Nós, espectadores, e os pais sabemos que Dora, apesar de sua maioridade, não tem o discernimento intelectual capaz de decidir o que sua sensibilidade e impulsividade lhe impõem (os hormônios falam mais alto), que é viver esse relacionamento amoroso. E nós nos inquietamos; nós nos desesperamos exatamente como os pais por não termos saídas, caminhos capazes de evitar o que fatalmente volta a ocorrer: nova gravidez.  Quase como uma vítima da Síndrome de Estocolmo, Dora vai percebendo aos poucos, ainda dentro de suas limitações, a dureza da vida e a realidade massacrante de uma desestruturação familiar.

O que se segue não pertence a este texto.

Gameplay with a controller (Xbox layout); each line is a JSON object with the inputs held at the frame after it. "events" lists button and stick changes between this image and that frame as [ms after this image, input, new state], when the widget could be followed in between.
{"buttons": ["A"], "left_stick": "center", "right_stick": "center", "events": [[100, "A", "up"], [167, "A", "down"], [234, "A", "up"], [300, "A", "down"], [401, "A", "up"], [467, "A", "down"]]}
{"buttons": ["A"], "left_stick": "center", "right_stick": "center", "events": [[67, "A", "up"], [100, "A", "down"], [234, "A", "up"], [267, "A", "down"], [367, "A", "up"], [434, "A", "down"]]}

A fotografia do filme nos conduz a ter um ponto de vista quase abstrato de Dora ao impor o desfoque ou o uso de lentes especiais, como a nos revelar uma mente indefinida entre o traço infantil e o pensamento adolescente da personagem. A montagem e os enquadramentos das cenas, contudo, obedecem a regras tradicionais do cinema. Porém, o maior destaque está mesmo no elenco. Victoria Schulz se entrega intensamente ao personagem de Dora, chegando até a exagerar nos trejeitos, diríamos. Jenny Schily vive a mãe confrontada entre sua angustiante intenção de proteger a filha deficiente e sua própria vontade de viver a vida, tolhida exatamente por essa condição. Lars Eidinges é um homem frio, distante, aparentemente insensível, que tem noção de que ao se deixar seduzir por Dora e estupra-la criará uma dependência dela ao torná-la sua amante. Seu personagem Peter é de um homem cínico, que tem o discernimento de que está brincando com os sentimentos de uma pessoa indefesa. E esse complexo papel ele o vive com excelente competência.

Se o filme tem aparente centralidade em Dora, seu subtítulo nos remete a possíveis neuroses sexuais de seus pais. Uma segunda e forte neura da mãe é sua conformada postura em viver a vida que leva, que a todo o momento do filme nos é revelada como castradora de suas reais vontades de viver, uma vida encapsulada por uma realidade dura que no íntimo sempre rejeitou. Daí sua vontade de ter outro filho, na ideia que esse fosse “normal”. Porém, a condição dessa vida, ao levar sua relação com Felix, pai de Dora, ao desgaste, revela a própria condição de sua inquietude em conhecer os limites de sua sexualidade e à capacidade de vivê-la intensamente.

Exibido no Festival do Rio de Janeiro de 2015 (seção Expectativa 2015), o filme é um drama psicológico pesado, frio e complexo, com uma linguagem visual e verbal explícita, que nos leva a compartilhar sentimentos igualmente tensos, nos fazendo mergulhar numa trama corajosa de como encarar com cautela a descoberta da sexualidade de uma pessoa com deficiência e polêmicos relacionamentos abusivos. Porém, não tem a pretensão de oferecer respostas. Um tema tabu não só para o cinema como para a sociedade.